Click this option if you want to additionally index the ISO metadata accessible through the above catalog in a distributed search.

Search Depth

Only relevant if the option Index Distributed Catalogs is activated and defines the search depth for the distributed catalogs (the so-called hopCount).

Example Indexing OGC CSW Catalog

If you want to index the catalog in the Demo Portal of con terra, enter the following values:

Title: CSW Demo Portal con terra URL: http://services.conterra.de/soapServices/CSWStartup
Index Distributed Catalogues: Yes
Search depth: 2

The job thus defined indexes the CSW catalog and all connected catalogs up to a search depth of 2.

Indexing source directory

To index resources that exist in a local directory, select the directory option.
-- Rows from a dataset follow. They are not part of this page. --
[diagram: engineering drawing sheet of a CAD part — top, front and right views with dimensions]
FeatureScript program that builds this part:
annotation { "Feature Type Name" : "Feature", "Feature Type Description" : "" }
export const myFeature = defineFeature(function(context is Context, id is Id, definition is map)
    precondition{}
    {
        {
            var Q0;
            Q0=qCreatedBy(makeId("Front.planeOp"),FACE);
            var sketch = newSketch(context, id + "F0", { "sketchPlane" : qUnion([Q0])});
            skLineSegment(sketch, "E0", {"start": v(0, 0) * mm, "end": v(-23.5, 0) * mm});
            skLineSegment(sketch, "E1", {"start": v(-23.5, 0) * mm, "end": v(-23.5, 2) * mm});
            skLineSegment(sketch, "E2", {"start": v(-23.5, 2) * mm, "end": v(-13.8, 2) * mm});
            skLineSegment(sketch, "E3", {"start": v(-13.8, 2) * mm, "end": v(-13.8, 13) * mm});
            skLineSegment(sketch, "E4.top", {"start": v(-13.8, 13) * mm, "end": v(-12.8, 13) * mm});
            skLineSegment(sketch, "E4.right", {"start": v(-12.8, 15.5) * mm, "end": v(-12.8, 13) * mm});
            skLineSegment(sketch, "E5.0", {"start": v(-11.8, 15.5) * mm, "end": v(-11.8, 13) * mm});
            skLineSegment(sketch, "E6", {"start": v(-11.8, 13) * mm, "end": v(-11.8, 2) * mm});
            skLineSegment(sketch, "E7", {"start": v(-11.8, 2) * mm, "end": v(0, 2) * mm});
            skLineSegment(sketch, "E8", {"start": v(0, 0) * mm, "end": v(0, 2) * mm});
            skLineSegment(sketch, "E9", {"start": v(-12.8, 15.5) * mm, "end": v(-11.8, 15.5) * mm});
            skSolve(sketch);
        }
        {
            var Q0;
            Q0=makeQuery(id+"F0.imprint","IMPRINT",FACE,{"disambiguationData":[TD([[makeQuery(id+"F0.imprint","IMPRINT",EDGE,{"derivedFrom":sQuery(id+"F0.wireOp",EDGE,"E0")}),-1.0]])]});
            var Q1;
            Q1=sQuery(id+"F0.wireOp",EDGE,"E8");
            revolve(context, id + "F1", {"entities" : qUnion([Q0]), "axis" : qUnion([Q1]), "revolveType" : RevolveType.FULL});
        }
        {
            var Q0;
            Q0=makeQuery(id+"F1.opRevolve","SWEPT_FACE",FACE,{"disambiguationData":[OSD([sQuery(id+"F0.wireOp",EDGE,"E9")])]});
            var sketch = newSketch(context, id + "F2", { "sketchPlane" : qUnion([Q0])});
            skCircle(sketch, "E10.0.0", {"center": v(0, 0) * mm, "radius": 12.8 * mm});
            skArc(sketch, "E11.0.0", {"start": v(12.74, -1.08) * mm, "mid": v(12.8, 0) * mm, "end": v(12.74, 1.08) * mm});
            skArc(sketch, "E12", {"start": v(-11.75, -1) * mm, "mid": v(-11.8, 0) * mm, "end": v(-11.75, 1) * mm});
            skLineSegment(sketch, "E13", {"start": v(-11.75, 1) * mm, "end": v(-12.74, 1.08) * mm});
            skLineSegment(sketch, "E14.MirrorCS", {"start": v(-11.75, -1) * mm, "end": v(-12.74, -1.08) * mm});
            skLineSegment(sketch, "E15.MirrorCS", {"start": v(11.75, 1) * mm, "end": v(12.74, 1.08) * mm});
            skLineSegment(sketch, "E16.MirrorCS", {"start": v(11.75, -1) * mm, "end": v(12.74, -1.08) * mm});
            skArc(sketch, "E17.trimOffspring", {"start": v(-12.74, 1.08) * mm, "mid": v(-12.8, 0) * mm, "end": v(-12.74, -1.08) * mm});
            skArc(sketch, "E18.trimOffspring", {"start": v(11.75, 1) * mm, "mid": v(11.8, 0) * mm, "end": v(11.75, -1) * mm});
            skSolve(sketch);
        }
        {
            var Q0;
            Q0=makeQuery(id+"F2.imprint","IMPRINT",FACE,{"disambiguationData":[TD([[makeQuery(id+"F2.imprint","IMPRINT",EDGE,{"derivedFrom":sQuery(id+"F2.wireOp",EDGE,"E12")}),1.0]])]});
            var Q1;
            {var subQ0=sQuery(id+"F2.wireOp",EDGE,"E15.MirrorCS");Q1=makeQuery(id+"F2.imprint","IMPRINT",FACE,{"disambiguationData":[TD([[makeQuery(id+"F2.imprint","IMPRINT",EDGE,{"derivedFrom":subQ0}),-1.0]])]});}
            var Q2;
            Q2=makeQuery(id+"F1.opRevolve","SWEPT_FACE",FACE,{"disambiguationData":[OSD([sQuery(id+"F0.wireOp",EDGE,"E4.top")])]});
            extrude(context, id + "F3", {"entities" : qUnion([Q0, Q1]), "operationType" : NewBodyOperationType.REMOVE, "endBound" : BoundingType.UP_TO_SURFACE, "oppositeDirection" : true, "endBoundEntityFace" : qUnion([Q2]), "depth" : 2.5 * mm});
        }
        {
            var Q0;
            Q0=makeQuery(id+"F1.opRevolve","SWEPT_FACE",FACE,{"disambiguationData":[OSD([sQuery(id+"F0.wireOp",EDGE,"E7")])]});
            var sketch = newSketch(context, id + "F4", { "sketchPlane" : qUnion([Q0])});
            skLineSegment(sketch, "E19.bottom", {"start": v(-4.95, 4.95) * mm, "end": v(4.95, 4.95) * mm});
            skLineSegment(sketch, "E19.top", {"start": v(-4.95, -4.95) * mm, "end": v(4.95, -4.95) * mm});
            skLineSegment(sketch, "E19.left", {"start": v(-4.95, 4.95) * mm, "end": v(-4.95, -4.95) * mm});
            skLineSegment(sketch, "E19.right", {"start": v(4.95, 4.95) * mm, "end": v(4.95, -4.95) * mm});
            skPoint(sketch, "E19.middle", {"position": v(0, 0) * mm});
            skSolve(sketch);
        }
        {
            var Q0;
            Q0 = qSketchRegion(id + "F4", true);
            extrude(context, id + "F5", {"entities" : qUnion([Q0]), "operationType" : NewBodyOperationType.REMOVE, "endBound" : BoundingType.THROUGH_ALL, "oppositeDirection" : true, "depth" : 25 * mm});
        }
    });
Specify the following values:

Parameter Explanation

Directory

The base directory to be searched.

directory depth

  • Base: searches only the root directory

  • Direct: searches the root directory and direct subdirectories

  • All: searches the root directory and all subdirectories

File Types

An optional filter to restrict the files to be indexed. This is described using the glob pattern, see: What Is a Glob? .

Examples:

*.shp: only ESRI shape files are indexed

*.{xml,pdf}: only files with the extension xml or pdf are indexed

Example Indexing Directory

The following directory structure is given:

C:\data\1.pdf
C:\data\1.doc
C:\data\sub\1.xml
C:\data\sub\2.pdf
C:\data\sub\subsub\1.tiff

For example, if you want to index all XML files in the root directory and one level lower, enter the following values:

Title: Verzeichnis 'data'
Directory: C:\data
Directory depth: Direkt
File types: *.xml

If you want to index all PDF and Tiff files, enter the following values:

Title: Verzeichnis 'data'
Directory: C:\data Vezeichnistiefe:
File types: *.{pdf,tiff}

Schedule indexing jobs

In addition to starting jobs manually, you have the option of repeating them at specific times and having them run automatically. To do this, you can explicitly define a scheduling for each job. To do this, activate the Scheduling option when creating a job. You can also define a scheduling for a job later.

When?

A predefined list of values that cover specific time periods.

These are:

  • Every full hour (i.e. hourly)

  • Every day at 00:00 (i.e. daily)

  • Every Sunday at 00:00 (i.e. weekly)

  • Every 1st day of the month at 00:00 (i.e. monthly)

Cron Job

Here the temporal pattern is entered in the cron notation.

Status

Here you define whether the scheduling should be activated (scheduled) or paused (inactive).

The predefined notations cover a wide range of applications. Should you still prefer to schedule the job yourself, you can set the setting to User Defined and define your own cron job. The explanation can be found documented in the Quartz framework, which is used on the server side: Quartz Cron Trigger Tutorial

If a scheduling is defined for an indexing job, the following statuses result from this:

Status Meaning

scheduled

This is the normal state: the job is in the queue and it continuously checks whether the interval specified by the Scheduler has been reached.

pending

The interval specified by the scheduler is currently reached. The job is waiting for a free space in the execution chain.

executing

indexing of the job is running. After successful indexing, the scheduled state is set for the job again.

inactive

A scheduling is defined for the indexing job, but is currently paused.

Delete indexing jobs

Select at least one job in the Job Manager using the checkbox. Then click the - symbol in the upper left corner and confirm the deletion.

When you delete a job, all documents associated with this job are deleted from the index and are no longer available for a search.